After the F3s I switched to black and performance was phenomenal, speed has never been better although it spins a bit louder during start up but that's OK.Now where do the Blues fit in? Had a few Blues running, massive earthquake AKA big boot to CPU case sitting on floor knocked out the Blues to the point of no recovery, however the older WD IDEs and Hitachi Satas installed were still running happily. Of course this was years back but I'm still paranoid in buying the Blues because of this.

kitamesume:
i got a 1TB WD Blue with me as a Torrent drive, purchased about a week ago and running for technically 24/7, the whole PC is moving back and forth from the living room and to my bed room for the past few days. no issues so far =O

i dont really care which brand of drives i get tho XD i rarely stumble upon dying drives for it to even matter *~*

Jelle458:
I have had multiple WD drives, and I am happy to say, I still have my Black drives, the green ones died while the black drives just continued to run.

I have also had a couple of blue drives, which, for some reason started to make a lot of noise, I haven't had the problem with the black drives yet, and they continue to work just as if they were new.

In my experience the black ones just keeps working, where both the green and the blue failed on me. I haven't had a single black edition drive that has failed.

megido-rev.M:
Green is virtually useless as a drive, meant for those who like to pinch every joule of electricity.


--- Quote from: xShadow on June 15, 2012, 03:30:45 PM ---
--- Quote ---There's no other brand/model that has a 5 year warranty and is designed as a main OS drive.  Period.  No other brand/model has reviews even close to the reliability of a WD Black in these price ranges.  Period.
--- End quote ---

I want to see your sources. I will admit at some storage amount ranges the Caviar Black has superior reliability, but then again below the TB range (which is where most anime fans are going to be looking for their shit anyway), most other manufacturers (which are cheaper) have decent performance anyway. The TB range is where most anime viewers are going to be looking. If you can get me some hard review-based statistics, I'll agree with your Caviar Black lauding.

--- End quote ---

Ooh, the provocativeness is strong in that one.

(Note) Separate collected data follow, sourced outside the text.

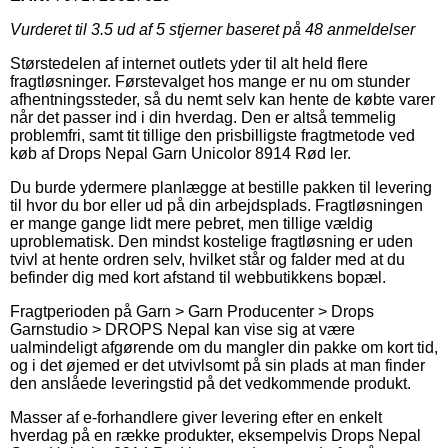
Vurderet til
3.5
ud af 5 stjerner baseret på
48
anmeldelser
Størstedelen af internet outlets yder til alt held flere
fragtløsninger. Førstevalget hos mange er nu om stunder
afhentningssteder, så du nemt selv kan hente de købte varer
når det passer ind i din hverdag. Den er altså temmelig
problemfri, samt tit tillige den prisbilligste fragtmetode ved
køb af Drops Nepal Garn Unicolor 8914 Rød ler.
Du burde ydermere planlægge at bestille pakken til levering
til hvor du bor eller ud på din arbejdsplads. Fragtløsningen
er mange gange lidt mere pebret, men tillige vældig
uproblematisk. Den mindst kostelige fragtløsning er uden
tvivl at hente ordren selv, hvilket står og falder med at du
befinder dig med kort afstand til webbutikkens bopæl.
Fragtperioden på Garn > Garn Producenter > Drops
Garnstudio > DROPS Nepal kan vise sig at være
ualmindeligt afgørende om du mangler din pakke om kort tid,
og i det øjemed er det utvivlsomt på sin plads at man finder
den anslåede leveringstid på det vedkommende produkt.
Masser af e-forhandlere giver levering efter en enkelt
hverdag på en række produkter, eksempelvis Drops Nepal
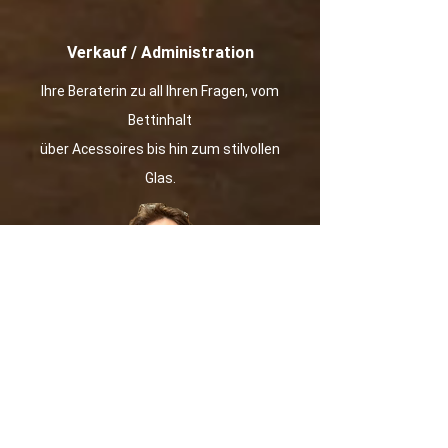
Verkauf / Administration
Ihre Beraterin zu all Ihren Fragen, vom
Bettinhalt
über Acessoires bis hin zum stilvollen
Glas.
Karin Imboden
Beratung / Verkauf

By the way, if statistics matter that much to you, perhaps you might want to perform some investigation yourself. That kind of information doesn't come out of nowhere, and often enough it doesn't naturally arise as long as nobody really cares to do so or the reward is nil. Opinions merely coming from the experiences of actual users of any kind are far more worthy than numbers. Being a numerically obsessed individual, I still assert that reliability measurements shall always remain theoretical even if they are simply a collection of numbers: probability is all relative and shit happens. Unintended witnesses are the best kind of feedback sources.

If you ever heard of 32-block PS1 memory cards, you should acknowledge lifetime far supersedes capacity.